Abstract

Medical data sharing is essential for the advancement of medical research, but the existence of malicious encryptors and malicious users poses a major challenge to the seamless sharing of information among healthcare providers. We proposed a traceable and revocable broadcast encryption scheme for preventing malicious encryptors in the Medical Internet of Things (MIoT). In 2023, Wang et al. first proposed the concept of malicious encryptor for broadcast encryption and trator tracing, and they constructed a scheme for preventing this attack. The malicious encryptor is reasonable in real broadcast encryption systems because the encryptor is not always the same as the digital content provider.
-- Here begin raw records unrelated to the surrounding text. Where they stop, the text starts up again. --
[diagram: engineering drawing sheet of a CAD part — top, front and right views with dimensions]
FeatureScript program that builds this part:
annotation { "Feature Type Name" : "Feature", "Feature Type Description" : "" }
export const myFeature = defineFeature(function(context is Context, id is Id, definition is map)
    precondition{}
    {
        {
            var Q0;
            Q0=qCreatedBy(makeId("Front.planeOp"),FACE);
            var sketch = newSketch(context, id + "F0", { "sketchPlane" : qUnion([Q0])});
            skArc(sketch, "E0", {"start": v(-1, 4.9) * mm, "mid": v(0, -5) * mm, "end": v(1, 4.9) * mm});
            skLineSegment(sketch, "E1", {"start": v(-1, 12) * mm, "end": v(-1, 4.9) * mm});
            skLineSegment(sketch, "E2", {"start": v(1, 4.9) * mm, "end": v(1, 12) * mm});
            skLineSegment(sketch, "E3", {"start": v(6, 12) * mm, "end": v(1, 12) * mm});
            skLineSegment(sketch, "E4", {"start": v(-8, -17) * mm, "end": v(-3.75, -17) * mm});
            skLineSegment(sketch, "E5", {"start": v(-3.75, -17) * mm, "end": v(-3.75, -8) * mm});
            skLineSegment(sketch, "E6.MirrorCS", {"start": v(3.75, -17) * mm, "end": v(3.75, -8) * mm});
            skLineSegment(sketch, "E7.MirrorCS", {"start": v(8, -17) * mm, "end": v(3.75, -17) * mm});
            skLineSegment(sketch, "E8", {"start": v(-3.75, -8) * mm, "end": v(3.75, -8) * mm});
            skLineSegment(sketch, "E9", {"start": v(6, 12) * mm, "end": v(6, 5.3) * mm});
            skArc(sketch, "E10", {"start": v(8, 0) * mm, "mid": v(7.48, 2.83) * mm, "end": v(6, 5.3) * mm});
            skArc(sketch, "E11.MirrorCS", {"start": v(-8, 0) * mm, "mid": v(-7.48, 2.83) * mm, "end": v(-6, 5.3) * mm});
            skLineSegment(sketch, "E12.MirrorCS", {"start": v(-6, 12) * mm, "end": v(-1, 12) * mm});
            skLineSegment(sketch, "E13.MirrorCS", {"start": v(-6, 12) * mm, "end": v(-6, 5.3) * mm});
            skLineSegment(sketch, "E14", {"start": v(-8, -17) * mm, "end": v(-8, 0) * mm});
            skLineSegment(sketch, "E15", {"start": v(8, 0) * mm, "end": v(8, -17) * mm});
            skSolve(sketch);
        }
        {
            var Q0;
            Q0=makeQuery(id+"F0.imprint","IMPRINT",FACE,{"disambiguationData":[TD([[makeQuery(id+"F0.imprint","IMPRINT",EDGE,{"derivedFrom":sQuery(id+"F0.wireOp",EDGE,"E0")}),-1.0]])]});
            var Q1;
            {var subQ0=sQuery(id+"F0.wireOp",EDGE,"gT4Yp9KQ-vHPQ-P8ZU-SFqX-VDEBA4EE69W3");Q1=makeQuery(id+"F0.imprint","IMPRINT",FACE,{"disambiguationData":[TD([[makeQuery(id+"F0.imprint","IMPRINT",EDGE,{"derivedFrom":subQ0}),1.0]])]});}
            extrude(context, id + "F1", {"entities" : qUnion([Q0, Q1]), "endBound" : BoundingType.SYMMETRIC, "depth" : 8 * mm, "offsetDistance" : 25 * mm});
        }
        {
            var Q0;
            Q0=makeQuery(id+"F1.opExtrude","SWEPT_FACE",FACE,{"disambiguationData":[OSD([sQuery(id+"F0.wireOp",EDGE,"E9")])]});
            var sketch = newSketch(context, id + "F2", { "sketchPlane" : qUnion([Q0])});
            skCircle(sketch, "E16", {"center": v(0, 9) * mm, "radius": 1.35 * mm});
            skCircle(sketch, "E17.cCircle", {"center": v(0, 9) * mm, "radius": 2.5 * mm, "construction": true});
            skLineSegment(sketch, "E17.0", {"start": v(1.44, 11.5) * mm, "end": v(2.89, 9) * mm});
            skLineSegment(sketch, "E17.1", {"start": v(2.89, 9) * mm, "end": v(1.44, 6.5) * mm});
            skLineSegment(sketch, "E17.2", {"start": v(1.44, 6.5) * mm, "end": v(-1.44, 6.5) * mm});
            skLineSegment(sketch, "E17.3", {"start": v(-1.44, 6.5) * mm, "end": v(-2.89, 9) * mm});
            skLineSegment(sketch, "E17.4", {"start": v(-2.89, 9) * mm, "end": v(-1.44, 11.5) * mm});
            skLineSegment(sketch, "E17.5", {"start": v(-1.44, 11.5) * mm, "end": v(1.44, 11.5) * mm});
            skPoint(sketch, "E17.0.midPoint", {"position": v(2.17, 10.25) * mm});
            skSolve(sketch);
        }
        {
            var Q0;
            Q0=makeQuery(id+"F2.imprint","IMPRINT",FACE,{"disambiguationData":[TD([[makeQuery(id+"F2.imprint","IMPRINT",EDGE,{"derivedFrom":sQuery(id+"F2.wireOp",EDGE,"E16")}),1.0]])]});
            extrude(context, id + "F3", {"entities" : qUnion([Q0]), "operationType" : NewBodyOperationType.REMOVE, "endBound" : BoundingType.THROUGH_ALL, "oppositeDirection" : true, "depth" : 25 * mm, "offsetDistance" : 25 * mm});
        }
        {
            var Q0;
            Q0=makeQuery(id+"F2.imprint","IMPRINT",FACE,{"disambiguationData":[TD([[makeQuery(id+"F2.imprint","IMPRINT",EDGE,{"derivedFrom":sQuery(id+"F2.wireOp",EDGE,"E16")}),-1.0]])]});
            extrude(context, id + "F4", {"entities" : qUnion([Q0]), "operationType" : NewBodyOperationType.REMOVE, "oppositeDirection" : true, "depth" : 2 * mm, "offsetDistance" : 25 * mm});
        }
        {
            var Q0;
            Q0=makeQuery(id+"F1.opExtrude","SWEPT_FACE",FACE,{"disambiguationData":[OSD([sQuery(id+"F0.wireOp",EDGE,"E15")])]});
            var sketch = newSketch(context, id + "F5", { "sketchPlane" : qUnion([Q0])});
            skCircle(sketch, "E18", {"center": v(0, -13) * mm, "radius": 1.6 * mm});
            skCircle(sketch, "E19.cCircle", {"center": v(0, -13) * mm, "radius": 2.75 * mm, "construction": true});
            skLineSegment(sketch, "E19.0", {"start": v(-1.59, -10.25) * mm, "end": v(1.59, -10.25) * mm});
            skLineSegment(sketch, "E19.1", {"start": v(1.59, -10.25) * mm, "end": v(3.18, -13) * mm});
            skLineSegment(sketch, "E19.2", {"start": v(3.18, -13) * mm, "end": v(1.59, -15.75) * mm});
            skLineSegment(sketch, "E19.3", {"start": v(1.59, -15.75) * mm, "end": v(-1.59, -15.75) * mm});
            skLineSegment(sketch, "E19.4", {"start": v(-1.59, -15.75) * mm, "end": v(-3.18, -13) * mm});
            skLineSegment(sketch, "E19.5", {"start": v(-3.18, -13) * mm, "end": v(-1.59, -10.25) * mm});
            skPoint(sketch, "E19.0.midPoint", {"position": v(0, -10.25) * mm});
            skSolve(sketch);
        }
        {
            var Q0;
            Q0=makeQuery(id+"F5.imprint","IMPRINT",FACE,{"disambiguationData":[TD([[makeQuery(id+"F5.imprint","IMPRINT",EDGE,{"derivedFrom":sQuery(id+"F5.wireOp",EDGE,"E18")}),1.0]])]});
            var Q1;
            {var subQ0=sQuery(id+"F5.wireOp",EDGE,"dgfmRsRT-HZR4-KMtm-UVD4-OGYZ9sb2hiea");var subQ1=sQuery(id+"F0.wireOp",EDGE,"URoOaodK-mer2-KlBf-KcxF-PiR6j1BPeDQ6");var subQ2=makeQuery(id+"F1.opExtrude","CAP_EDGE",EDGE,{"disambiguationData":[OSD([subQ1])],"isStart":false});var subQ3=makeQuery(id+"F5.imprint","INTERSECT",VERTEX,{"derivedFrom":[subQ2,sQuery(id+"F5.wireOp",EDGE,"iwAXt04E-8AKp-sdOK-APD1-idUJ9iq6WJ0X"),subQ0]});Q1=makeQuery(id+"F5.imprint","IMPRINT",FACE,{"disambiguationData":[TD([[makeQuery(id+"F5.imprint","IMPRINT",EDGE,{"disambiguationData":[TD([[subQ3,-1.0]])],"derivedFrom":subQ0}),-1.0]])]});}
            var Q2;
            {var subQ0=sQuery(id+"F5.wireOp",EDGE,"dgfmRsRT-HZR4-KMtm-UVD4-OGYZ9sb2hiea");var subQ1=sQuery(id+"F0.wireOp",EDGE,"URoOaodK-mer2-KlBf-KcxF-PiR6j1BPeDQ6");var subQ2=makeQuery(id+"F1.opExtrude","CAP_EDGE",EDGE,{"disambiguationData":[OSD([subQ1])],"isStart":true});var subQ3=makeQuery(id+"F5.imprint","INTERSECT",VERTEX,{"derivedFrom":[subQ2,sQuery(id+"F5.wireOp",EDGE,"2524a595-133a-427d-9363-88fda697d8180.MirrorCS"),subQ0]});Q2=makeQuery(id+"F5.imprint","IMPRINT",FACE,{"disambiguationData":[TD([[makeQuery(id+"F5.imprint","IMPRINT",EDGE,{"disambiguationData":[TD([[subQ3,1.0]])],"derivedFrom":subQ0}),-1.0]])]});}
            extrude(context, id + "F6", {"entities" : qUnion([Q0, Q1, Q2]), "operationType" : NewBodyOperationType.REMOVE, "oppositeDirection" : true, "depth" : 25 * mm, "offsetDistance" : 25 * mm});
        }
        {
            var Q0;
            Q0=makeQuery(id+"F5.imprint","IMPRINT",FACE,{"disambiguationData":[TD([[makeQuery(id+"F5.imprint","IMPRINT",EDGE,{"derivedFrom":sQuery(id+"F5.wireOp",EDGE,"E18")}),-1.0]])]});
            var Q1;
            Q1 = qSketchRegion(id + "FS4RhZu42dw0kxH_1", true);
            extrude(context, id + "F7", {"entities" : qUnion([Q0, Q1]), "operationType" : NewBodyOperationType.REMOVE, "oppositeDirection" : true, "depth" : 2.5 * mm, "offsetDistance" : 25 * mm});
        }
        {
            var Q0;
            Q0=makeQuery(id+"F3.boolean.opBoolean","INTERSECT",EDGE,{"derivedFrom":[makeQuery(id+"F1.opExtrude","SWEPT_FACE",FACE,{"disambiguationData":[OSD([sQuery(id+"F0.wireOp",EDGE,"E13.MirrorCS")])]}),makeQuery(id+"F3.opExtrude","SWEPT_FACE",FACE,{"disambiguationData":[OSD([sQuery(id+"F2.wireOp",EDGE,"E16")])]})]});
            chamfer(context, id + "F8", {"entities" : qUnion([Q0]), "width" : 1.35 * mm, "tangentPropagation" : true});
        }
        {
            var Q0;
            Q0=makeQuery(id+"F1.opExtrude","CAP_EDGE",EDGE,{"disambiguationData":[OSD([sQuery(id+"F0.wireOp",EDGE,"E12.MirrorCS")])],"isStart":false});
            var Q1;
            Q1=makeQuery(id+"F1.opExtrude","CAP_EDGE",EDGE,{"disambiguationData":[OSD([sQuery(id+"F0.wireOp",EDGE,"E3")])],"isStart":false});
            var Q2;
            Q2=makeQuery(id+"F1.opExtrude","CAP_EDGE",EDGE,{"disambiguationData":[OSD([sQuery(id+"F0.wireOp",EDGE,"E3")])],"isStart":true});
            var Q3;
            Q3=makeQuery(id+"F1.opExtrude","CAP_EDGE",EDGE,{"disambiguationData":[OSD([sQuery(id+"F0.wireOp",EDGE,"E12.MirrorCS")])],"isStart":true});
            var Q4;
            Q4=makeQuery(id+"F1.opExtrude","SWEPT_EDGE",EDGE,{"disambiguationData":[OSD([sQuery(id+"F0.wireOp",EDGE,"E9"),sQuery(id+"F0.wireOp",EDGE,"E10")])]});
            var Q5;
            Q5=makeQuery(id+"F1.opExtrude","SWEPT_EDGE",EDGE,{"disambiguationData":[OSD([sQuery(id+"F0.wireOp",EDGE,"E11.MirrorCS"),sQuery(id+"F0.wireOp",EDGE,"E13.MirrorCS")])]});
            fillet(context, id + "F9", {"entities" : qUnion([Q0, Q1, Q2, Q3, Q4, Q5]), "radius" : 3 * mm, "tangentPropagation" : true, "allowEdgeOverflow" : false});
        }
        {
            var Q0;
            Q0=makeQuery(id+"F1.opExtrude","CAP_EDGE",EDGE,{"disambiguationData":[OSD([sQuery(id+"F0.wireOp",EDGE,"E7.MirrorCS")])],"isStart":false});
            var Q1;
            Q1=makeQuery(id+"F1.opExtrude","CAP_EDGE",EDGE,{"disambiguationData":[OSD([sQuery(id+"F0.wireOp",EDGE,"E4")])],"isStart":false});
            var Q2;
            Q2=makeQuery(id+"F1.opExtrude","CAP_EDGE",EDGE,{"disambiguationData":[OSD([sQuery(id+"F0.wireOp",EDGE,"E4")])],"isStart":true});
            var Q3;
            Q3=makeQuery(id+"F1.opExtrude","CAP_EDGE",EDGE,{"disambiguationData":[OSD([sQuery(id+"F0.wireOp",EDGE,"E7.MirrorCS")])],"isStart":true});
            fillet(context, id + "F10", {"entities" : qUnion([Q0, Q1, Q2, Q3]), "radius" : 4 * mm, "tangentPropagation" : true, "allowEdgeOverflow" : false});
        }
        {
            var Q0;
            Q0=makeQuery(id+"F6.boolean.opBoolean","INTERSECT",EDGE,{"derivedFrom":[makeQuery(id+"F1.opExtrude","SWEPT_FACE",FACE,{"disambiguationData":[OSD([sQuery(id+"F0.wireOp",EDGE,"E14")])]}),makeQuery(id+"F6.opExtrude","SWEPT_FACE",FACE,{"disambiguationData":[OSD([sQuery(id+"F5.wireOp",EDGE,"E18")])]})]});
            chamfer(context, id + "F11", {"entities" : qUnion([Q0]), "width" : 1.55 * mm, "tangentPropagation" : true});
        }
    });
When digital content providers for medical institutions want to share sensitive medical data, the employees may implement encryption. Then the employees may plant some trapdoors and sell to the black market, which can be used to construct pirated boxes. To resist malicious encryptor attacks, we rely on the uniform distribution of the output of the secure cryptographic hash function to generate the randomness needed for encryption. To prevent malicious users from selling their private keys to attackers, we set up public tracing and revocation mechanisms. Meanwhile, we enable digital content providers to share common encrypted data to different groups of authorized users protected by privacy, while also sharing individual data to designated consumers of those groups. Under the decision q-parallel BDHE assumption without random oracles, our construction is demonstrated to be adaptive IND-CPA secure. Since we have a compact communication bandwidth, a constant user secret key size, and only three bilinear operations are needed for decryption to recover the encrypted broadcast message, our scheme does not add much overhead and is therefore practical.